## Task input:
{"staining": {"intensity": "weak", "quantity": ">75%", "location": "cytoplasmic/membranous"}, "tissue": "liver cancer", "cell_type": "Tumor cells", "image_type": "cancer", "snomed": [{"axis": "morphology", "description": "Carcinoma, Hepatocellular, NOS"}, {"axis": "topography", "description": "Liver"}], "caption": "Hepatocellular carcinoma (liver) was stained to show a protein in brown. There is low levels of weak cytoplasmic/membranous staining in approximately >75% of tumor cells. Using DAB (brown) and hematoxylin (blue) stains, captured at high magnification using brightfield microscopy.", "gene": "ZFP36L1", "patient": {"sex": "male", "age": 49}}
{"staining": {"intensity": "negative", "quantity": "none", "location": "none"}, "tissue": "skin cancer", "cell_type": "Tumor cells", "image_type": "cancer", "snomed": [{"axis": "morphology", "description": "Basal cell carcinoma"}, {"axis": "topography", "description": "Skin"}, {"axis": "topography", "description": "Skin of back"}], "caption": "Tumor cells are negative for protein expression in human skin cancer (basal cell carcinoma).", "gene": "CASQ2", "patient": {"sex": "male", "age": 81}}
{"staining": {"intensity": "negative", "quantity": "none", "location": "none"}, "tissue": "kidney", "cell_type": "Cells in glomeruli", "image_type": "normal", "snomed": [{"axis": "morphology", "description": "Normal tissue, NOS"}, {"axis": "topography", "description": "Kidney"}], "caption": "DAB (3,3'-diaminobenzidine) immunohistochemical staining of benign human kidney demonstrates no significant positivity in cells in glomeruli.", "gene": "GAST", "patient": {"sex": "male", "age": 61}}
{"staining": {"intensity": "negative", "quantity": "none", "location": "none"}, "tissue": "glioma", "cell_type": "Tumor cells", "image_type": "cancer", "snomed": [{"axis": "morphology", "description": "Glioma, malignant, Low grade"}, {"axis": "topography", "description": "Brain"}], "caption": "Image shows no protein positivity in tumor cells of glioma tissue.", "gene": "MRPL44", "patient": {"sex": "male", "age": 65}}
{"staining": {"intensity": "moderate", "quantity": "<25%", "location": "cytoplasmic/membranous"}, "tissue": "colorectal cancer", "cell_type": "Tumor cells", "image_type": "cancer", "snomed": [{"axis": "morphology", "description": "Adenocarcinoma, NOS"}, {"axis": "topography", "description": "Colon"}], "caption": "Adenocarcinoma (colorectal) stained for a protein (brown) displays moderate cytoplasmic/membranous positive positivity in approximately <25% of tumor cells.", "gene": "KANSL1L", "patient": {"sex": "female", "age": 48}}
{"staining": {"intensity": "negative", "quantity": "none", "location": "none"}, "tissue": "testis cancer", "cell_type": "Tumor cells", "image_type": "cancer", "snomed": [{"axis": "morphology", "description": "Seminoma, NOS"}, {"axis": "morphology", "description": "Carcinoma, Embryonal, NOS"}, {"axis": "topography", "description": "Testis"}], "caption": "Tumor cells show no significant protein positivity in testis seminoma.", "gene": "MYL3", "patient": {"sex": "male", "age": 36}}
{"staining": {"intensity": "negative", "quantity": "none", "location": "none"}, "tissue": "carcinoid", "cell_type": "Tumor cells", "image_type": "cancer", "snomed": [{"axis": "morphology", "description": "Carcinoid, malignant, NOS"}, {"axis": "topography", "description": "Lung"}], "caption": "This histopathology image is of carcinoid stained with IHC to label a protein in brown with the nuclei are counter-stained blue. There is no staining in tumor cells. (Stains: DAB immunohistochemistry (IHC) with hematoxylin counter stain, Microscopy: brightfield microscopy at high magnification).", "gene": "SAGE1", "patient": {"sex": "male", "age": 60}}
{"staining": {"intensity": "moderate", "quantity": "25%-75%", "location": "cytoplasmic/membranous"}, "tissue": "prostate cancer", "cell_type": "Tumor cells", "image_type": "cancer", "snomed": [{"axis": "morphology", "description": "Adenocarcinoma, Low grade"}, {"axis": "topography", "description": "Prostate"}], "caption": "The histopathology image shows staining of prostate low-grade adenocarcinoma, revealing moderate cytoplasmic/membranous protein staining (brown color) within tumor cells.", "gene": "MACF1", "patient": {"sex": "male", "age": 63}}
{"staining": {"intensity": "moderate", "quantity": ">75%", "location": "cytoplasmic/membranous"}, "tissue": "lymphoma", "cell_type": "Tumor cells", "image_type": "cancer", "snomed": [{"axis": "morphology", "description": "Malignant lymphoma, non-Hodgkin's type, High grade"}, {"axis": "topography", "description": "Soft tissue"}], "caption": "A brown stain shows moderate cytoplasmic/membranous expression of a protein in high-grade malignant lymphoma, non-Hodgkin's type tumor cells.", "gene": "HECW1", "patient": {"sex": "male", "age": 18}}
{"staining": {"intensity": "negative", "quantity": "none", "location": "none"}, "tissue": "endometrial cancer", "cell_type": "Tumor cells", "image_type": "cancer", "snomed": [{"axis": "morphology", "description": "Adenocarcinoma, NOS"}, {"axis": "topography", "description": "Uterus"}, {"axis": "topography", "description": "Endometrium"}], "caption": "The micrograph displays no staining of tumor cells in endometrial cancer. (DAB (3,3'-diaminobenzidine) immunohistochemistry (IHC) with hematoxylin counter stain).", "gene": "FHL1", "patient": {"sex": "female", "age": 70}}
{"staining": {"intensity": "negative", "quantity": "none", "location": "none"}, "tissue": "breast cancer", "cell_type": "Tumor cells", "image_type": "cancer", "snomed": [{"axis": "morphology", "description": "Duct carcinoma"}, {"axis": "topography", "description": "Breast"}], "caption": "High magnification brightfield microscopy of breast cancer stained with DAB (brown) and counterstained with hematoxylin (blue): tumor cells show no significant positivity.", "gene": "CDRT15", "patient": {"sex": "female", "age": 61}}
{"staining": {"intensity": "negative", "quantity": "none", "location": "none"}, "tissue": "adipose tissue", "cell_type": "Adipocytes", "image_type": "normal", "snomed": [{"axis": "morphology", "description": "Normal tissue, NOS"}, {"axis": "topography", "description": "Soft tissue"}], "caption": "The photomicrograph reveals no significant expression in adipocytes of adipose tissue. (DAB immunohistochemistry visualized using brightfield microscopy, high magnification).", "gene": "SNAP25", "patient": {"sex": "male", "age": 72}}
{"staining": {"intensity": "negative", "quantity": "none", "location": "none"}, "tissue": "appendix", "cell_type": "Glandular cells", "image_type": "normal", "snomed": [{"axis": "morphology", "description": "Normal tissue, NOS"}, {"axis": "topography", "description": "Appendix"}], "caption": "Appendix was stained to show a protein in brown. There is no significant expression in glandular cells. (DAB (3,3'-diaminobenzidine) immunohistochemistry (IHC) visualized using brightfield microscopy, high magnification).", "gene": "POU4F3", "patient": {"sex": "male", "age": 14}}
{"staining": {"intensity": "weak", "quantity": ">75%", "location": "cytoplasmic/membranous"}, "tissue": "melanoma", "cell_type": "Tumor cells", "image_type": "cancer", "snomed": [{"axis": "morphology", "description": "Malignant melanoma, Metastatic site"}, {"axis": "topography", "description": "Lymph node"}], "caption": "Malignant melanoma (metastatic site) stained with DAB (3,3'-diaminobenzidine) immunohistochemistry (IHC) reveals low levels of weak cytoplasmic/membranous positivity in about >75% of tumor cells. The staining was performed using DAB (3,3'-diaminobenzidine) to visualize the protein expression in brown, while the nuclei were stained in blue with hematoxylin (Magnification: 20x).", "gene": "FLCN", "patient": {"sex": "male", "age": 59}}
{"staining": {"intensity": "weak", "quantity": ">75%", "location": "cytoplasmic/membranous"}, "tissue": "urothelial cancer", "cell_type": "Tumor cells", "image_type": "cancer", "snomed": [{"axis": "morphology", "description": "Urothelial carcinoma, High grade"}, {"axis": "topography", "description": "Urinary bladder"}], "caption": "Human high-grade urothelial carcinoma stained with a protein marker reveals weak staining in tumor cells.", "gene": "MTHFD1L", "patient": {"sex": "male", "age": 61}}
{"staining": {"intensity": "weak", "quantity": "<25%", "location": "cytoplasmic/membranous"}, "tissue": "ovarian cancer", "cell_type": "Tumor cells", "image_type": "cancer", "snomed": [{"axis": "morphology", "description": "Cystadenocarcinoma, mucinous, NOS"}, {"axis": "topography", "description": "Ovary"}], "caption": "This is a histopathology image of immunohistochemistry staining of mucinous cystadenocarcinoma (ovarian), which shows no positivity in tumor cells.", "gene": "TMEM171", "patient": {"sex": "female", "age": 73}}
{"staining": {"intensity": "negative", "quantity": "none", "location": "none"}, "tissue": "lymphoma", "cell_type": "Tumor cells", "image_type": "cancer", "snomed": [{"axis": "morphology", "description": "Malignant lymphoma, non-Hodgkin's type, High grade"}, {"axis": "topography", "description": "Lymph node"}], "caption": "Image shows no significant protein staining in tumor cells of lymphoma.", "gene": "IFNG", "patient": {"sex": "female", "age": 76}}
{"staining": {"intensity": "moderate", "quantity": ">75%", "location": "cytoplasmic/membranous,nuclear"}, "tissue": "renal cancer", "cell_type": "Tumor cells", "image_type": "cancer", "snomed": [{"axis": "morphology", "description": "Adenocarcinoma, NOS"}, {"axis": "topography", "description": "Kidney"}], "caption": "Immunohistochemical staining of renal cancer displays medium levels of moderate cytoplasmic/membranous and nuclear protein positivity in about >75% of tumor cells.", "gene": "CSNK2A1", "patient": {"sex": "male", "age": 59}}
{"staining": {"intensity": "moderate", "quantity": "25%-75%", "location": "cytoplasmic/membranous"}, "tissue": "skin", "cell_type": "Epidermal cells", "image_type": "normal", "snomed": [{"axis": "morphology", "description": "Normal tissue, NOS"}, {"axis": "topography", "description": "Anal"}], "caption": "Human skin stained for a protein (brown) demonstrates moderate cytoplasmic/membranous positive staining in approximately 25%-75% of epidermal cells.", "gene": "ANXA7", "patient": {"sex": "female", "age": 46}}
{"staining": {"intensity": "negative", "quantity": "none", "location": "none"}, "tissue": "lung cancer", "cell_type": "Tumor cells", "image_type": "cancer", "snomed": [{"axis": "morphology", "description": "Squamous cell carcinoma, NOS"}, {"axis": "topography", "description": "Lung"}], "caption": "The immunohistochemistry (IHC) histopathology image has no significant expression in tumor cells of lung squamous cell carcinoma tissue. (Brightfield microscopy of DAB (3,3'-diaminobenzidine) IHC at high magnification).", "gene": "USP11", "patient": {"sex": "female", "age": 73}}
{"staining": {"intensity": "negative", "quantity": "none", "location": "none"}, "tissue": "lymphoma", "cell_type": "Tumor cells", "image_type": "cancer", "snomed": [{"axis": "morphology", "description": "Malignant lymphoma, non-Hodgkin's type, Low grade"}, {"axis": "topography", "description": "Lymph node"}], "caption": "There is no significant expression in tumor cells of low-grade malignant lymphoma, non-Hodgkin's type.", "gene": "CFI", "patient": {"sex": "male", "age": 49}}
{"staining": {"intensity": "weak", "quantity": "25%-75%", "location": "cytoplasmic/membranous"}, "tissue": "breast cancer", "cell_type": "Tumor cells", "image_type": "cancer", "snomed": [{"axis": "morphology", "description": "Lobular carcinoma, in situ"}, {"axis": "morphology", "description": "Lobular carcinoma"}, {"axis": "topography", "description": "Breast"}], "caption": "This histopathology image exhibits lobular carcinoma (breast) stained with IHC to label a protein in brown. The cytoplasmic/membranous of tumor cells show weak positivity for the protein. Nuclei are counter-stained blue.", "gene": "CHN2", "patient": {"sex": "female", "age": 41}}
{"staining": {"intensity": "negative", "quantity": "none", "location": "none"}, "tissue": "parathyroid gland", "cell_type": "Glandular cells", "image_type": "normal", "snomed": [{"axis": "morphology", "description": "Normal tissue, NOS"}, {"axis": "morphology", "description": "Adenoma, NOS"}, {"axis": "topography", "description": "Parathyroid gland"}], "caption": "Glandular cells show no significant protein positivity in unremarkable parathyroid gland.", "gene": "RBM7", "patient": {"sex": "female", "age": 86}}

## Aim of the exercise:
Could you reproduce exactly the lines of the entries above, from the one with "staining of renal" through the one with "non-Hodgkin's type, Low", and nothing else?

## Solution for this exercise:
{"staining": {"intensity": "moderate", "quantity": ">75%", "location": "cytoplasmic/membranous,nuclear"}, "tissue": "renal cancer", "cell_type": "Tumor cells", "image_type": "cancer", "snomed": [{"axis": "morphology", "description": "Adenocarcinoma, NOS"}, {"axis": "topography", "description": "Kidney"}], "caption": "Immunohistochemical staining of renal cancer displays medium levels of moderate cytoplasmic/membranous and nuclear protein positivity in about >75% of tumor cells.", "gene": "CSNK2A1", "patient": {"sex": "male", "age": 59}}
{"staining": {"intensity": "moderate", "quantity": "25%-75%", "location": "cytoplasmic/membranous"}, "tissue": "skin", "cell_type": "Epidermal cells", "image_type": "normal", "snomed": [{"axis": "morphology", "description": "Normal tissue, NOS"}, {"axis": "topography", "description": "Anal"}], "caption": "Human skin stained for a protein (brown) demonstrates moderate cytoplasmic/membranous positive staining in approximately 25%-75% of epidermal cells.", "gene": "ANXA7", "patient": {"sex": "female", "age": 46}}
{"staining": {"intensity": "negative", "quantity": "none", "location": "none"}, "tissue": "lung cancer", "cell_type": "Tumor cells", "image_type": "cancer", "snomed": [{"axis": "morphology", "description": "Squamous cell carcinoma, NOS"}, {"axis": "topography", "description": "Lung"}], "caption": "The immunohistochemistry (IHC) histopathology image has no significant expression in tumor cells of lung squamous cell carcinoma tissue. (Brightfield microscopy of DAB (3,3'-diaminobenzidine) IHC at high magnification).", "gene": "USP11", "patient": {"sex": "female", "age": 73}}
{"staining": {"intensity": "negative", "quantity": "none", "location": "none"}, "tissue": "lymphoma", "cell_type": "Tumor cells", "image_type": "cancer", "snomed": [{"axis": "morphology", "description": "Malignant lymphoma, non-Hodgkin's type, Low grade"}, {"axis": "topography", "description": "Lymph node"}], "caption": "There is no significant expression in tumor cells of low-grade malignant lymphoma, non-Hodgkin's type.", "gene": "CFI", "patient": {"sex": "male", "age": 49}}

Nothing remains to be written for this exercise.